DATA ROWS:
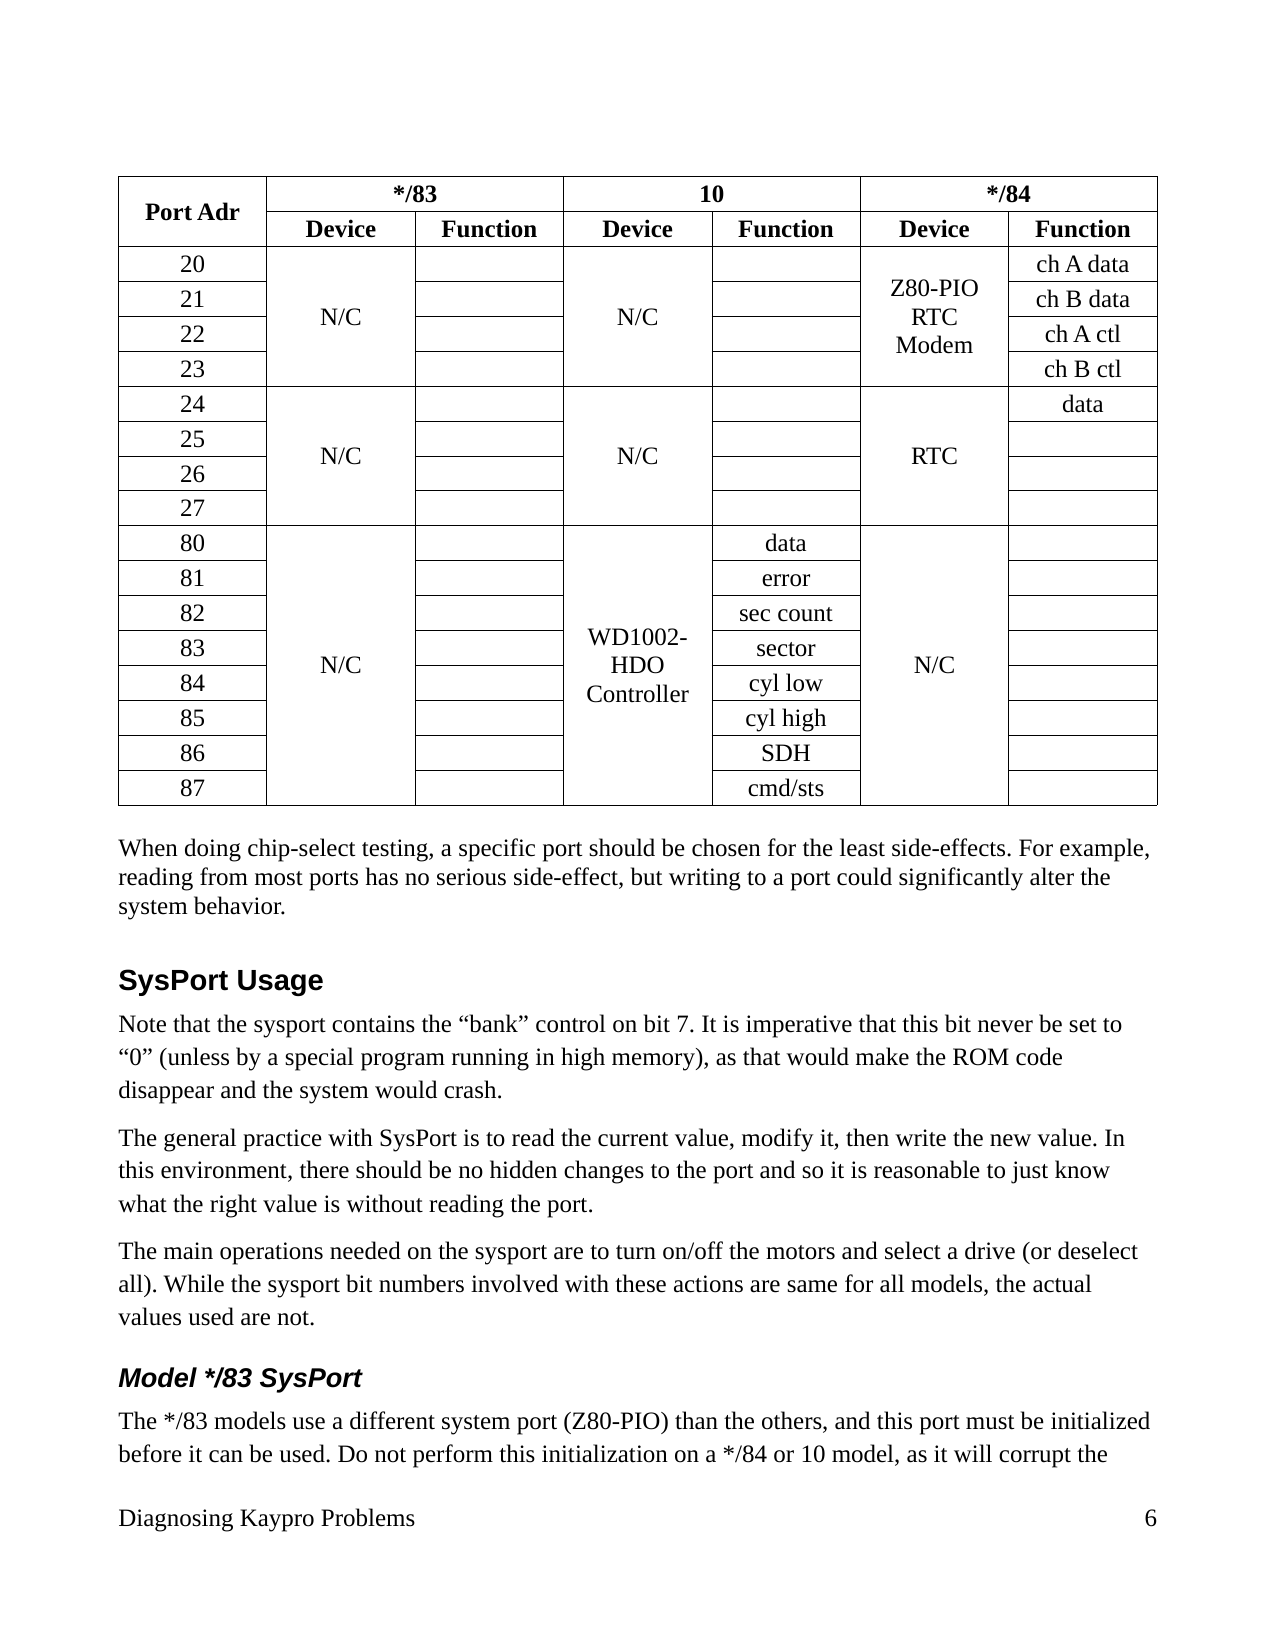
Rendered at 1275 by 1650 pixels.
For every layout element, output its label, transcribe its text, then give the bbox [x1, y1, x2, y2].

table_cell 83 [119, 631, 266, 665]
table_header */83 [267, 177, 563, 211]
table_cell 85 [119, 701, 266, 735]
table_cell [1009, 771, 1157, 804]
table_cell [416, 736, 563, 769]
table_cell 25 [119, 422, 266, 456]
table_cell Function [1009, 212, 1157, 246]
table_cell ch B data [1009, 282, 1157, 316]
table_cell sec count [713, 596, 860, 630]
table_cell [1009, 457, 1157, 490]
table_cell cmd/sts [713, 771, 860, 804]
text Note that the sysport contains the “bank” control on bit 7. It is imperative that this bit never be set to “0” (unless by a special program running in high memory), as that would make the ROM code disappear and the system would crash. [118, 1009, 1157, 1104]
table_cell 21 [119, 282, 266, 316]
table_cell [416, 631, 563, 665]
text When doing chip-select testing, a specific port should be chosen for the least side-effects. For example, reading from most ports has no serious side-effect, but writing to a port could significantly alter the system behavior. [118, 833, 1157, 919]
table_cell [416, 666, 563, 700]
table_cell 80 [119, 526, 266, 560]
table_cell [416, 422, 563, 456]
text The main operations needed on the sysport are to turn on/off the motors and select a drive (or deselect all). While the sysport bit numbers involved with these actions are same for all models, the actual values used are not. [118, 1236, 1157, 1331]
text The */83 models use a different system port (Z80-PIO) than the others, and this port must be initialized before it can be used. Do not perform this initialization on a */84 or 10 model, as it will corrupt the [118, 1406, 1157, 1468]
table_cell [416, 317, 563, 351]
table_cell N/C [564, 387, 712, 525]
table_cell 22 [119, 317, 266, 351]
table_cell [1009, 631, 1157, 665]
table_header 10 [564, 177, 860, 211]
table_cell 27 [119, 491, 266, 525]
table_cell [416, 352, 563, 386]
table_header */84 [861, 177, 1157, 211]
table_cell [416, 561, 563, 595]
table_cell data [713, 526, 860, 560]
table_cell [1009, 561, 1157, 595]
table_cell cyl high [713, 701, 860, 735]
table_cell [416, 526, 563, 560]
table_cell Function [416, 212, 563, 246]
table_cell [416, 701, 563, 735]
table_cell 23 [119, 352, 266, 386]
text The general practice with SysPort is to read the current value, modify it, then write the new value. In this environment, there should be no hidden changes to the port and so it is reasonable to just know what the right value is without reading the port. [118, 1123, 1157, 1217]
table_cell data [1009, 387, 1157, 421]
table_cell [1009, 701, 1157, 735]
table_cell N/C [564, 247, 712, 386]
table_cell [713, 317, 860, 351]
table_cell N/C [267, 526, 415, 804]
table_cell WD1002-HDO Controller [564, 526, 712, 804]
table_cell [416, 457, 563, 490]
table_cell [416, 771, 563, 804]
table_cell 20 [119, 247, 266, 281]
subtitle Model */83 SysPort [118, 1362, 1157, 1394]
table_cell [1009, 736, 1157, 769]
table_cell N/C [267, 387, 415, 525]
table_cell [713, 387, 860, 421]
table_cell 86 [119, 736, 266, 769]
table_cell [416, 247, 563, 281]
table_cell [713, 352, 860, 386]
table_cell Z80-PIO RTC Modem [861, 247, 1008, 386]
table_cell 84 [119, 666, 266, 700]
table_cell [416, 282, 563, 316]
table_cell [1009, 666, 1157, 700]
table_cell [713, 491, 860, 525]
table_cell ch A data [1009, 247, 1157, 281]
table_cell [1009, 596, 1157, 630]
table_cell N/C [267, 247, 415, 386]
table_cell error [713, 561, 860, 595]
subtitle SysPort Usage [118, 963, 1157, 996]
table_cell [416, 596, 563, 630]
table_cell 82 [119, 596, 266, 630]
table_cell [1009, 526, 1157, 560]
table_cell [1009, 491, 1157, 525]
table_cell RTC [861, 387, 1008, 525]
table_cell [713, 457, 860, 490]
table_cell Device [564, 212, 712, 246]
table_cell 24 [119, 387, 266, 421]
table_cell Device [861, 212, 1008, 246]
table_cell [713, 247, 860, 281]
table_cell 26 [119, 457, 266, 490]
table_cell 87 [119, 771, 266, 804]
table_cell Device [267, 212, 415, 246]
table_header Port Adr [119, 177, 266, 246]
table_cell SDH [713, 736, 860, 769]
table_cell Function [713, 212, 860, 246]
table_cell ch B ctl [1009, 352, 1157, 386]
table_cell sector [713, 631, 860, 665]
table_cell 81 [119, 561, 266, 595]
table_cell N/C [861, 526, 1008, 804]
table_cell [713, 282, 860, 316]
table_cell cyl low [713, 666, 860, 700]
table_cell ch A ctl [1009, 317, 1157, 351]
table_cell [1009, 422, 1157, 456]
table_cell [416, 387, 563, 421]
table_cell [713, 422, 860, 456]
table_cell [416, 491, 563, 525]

* * *

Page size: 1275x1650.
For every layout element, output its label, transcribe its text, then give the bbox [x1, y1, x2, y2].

---

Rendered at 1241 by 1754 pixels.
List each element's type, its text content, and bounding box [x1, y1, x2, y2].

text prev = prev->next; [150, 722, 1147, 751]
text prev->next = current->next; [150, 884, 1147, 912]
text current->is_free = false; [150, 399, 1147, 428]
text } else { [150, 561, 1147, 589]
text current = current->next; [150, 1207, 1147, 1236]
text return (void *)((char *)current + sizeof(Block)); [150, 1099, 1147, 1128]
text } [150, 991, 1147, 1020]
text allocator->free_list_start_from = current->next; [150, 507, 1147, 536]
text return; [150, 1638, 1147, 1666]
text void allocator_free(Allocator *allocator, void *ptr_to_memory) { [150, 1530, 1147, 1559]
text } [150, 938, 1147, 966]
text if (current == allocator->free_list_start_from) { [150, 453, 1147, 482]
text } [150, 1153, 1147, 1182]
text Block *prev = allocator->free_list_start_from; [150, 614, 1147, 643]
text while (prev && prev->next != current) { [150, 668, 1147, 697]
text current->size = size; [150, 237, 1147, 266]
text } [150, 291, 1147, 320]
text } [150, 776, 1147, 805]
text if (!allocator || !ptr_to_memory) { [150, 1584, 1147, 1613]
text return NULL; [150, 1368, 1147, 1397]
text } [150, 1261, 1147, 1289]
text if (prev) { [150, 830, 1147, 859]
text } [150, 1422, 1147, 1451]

EXERCISE DIRECTIONS: Count the lines in the items above that contain the string "Block", treating uppercase and lowercase letters as different. Give only the number.

EXERCISE SOLUTION: 2